● Exercise prompt:
Copy the lines of the material below, starting at the line that contains "Read this box" and ending at the line that contains "median 24, box 22 to 32, whiskers 18 to 36".

══ Data for processing

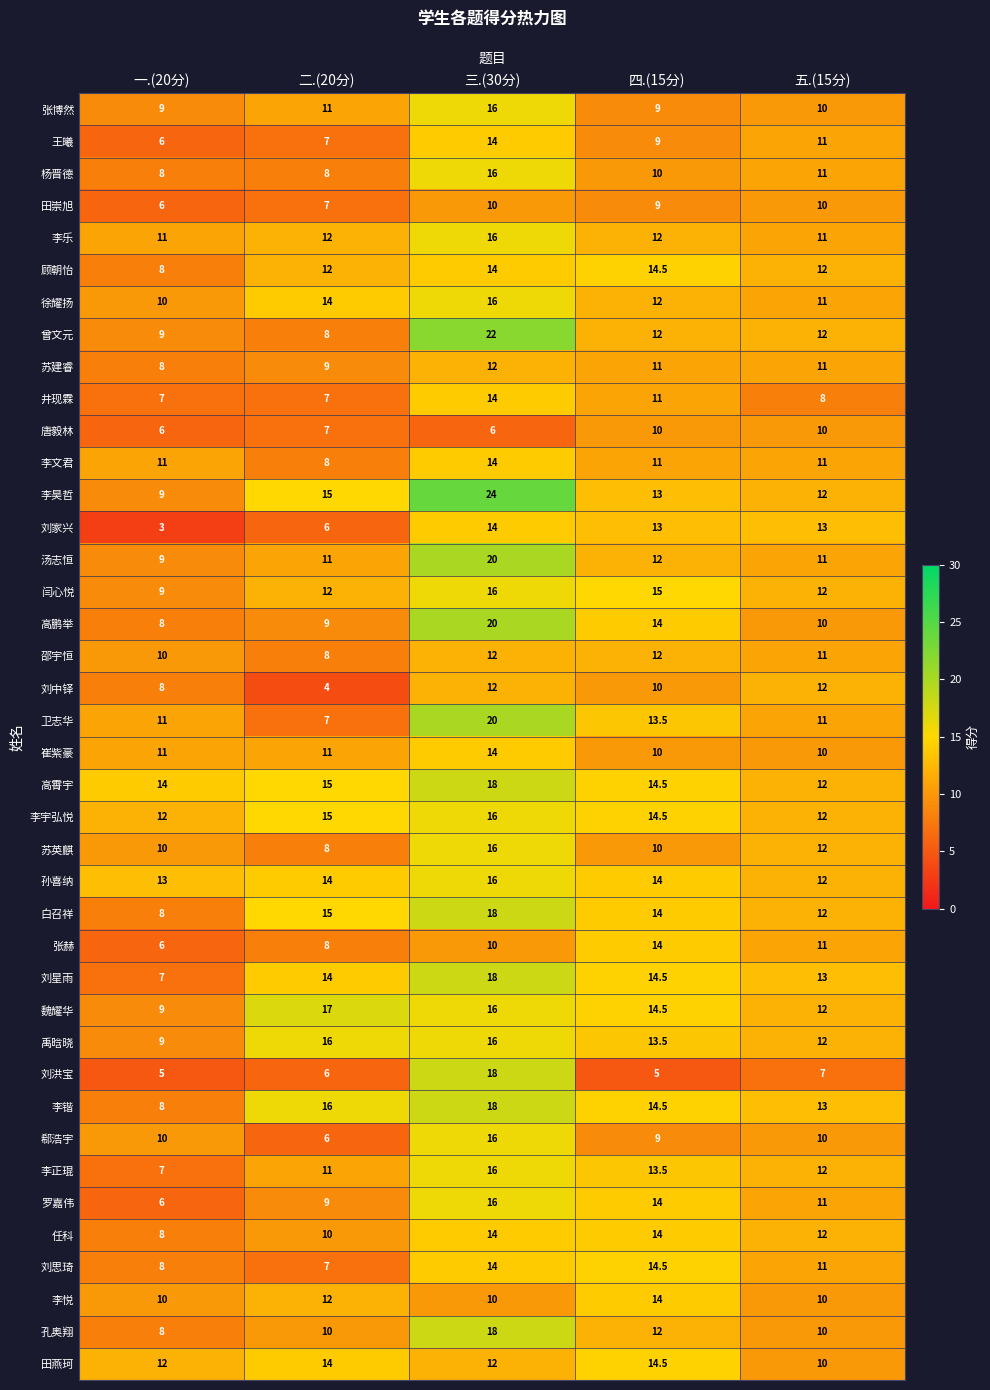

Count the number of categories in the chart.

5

════
══ Data for processing

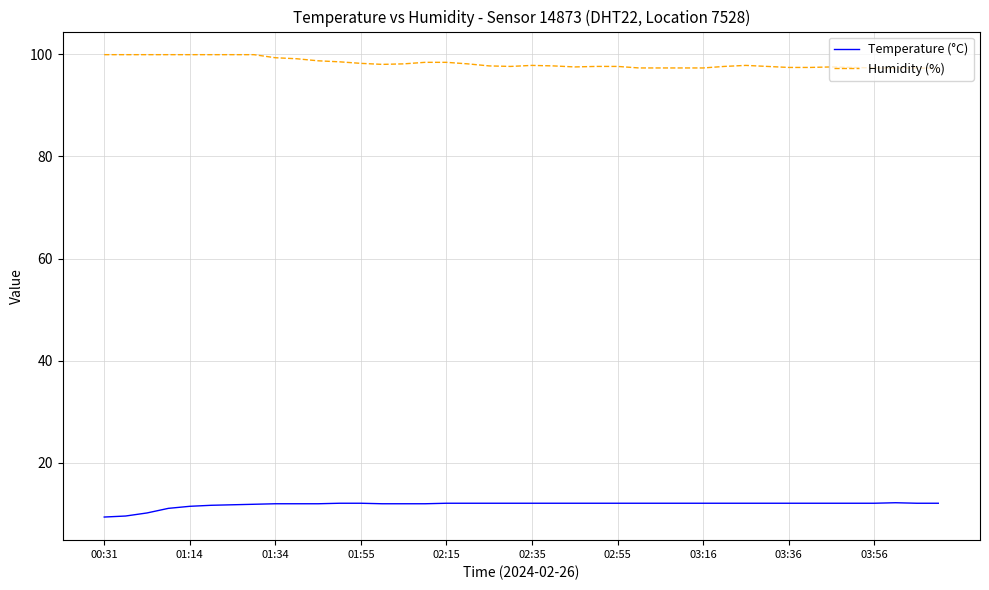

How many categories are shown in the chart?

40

════
══ Data for processing

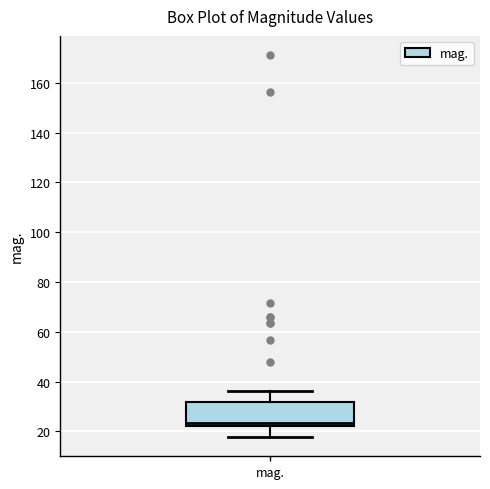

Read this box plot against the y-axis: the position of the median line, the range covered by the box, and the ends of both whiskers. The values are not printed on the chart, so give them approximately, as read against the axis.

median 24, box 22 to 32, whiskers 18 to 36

════

● The completed task:
Read this box plot against the y-axis: the position of the median line, the range covered by the box, and the ends of both whiskers. The values are not printed on the chart, so give them approximately, as read against the axis.

median 24, box 22 to 32, whiskers 18 to 36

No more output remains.